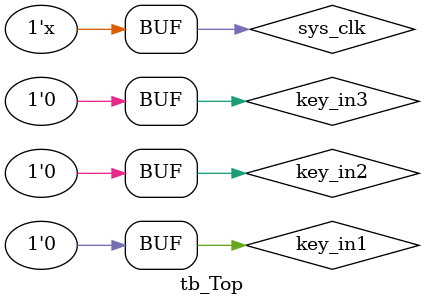
<source format=v>
`timescale 1ns / 1ps

module tb_Top( );

reg sys_clk;
reg  key_in1 ; //°´¼ü1Òý½Å
reg  key_in2;//°´¼ü2Òý½Å,
reg key_in3;

initial begin
	sys_clk =0;
	key_in1=0;
	key_in2=0;
	key_in3=0;
	#500
	key_in1=1;
	#500
	key_in1=0;
	
	#500
     key_in2=1;
    #100
     key_in2=0;
     #500
     
     #500
     key_in1=1;
     #500
     key_in1=0;
     
     #500
     key_in2=1;
     #100
     key_in2=0;
     #500
     
     
     key_in3=1;
     #100
     key_in3=0;
     
	end

always #10 sys_clk =~sys_clk;   //20nsÒ»¸öÖÜÆÚ£¬·ÂÕæÓëÊµÎïÊ±ÖÓÍ³Ò»

Top Top_inst
(
	.sys_clk     (sys_clk    ),
	.key_in1    (key_in1 ),
	 .key_in2   (key_in2),
    .key_in3   (key_in3)
    
);

endmodule


</source>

• • • • •

What the task requires => Reprint the whole listing above exactly, taking out the pictures.

Task output =>
<source format=v>
`timescale 1ns / 1ps

module tb_Top( );

reg sys_clk;
reg  key_in1 ; //°´¼ü1Òý½Å
reg  key_in2;//°´¼ü2Òý½Å,
reg key_in3;

initial begin
	sys_clk =0;
	key_in1=0;
	key_in2=0;
	key_in3=0;
	#500
	key_in1=1;
	#500
	key_in1=0;
	
	#500
     key_in2=1;
    #100
     key_in2=0;
     #500
     
     #500
     key_in1=1;
     #500
     key_in1=0;
     
     #500
     key_in2=1;
     #100
     key_in2=0;
     #500
     
     
     key_in3=1;
     #100
     key_in3=0;
     
	end

always #10 sys_clk =~sys_clk;   //20nsÒ»¸öÖÜÆÚ£¬·ÂÕæÓëÊµÎïÊ±ÖÓÍ³Ò»

Top Top_inst
(
	.sys_clk     (sys_clk    ),
	.key_in1    (key_in1 ),
	 .key_in2   (key_in2),
    .key_in3   (key_in3)
    
);

endmodule


</source>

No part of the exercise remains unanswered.